▶ [Work item] The answer should be one number only, namely how many lines of the records hold the word "鬼滅の刃".
==================================================
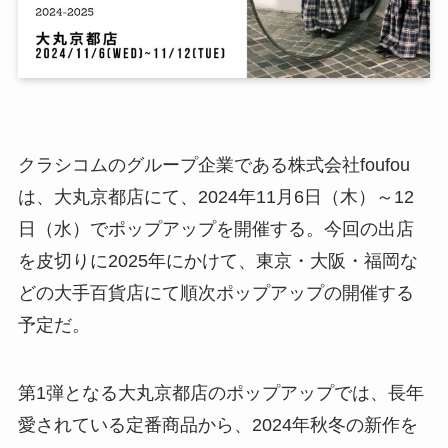
クラシコムのグループ企業である株式会社foufou
は、大丸京都店にて、2024年11月6日（木）～12
日（水）でポップアップを開催する。今回の出店
を皮切りに2025年にかけて、東京・大阪・福岡な
どの大手百貨店にて順次ポップアップの開催する
予定だ。
第1弾となる大丸京都店のポップアップでは、長年
愛されている定番商品から、2024年秋冬の新作を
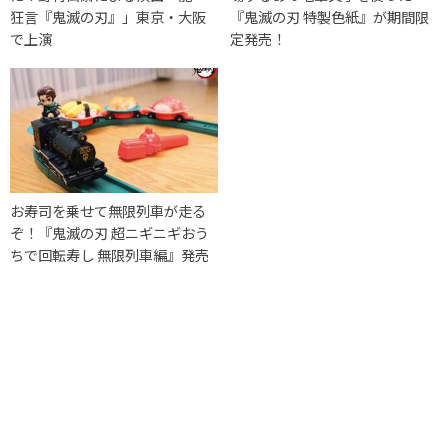
狂言『鬼滅の刃』」東京・大阪
『鬼滅の刃 特製色紙』が期間限
で上演
定発売！
お寿司を乗せて無限列車が走る
ぞ！『鬼滅の刃 超ニギニギおう
ちで回転寿し 無限列車編』発売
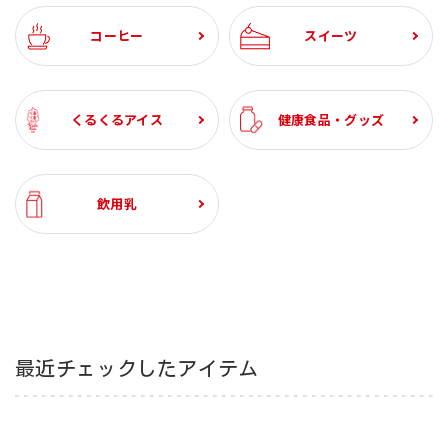
¥1,936
税込
¥1,944
¥1,944
税込
税込
コーヒー
スイーツ
くるくるアイス
健康食品・グッズ
飲用乳
最近チェックしたアイテム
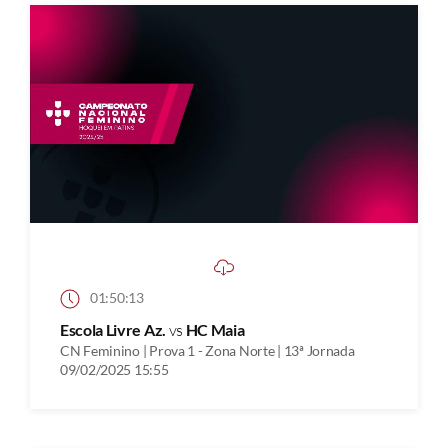
01:50:13
Escola Livre Az.
vs
HC Maia
CN Feminino | Prova 1 - Zona Norte | 13ª Jornada
09/02/2025 15:55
==================================================
▶ [Solved exercise] 3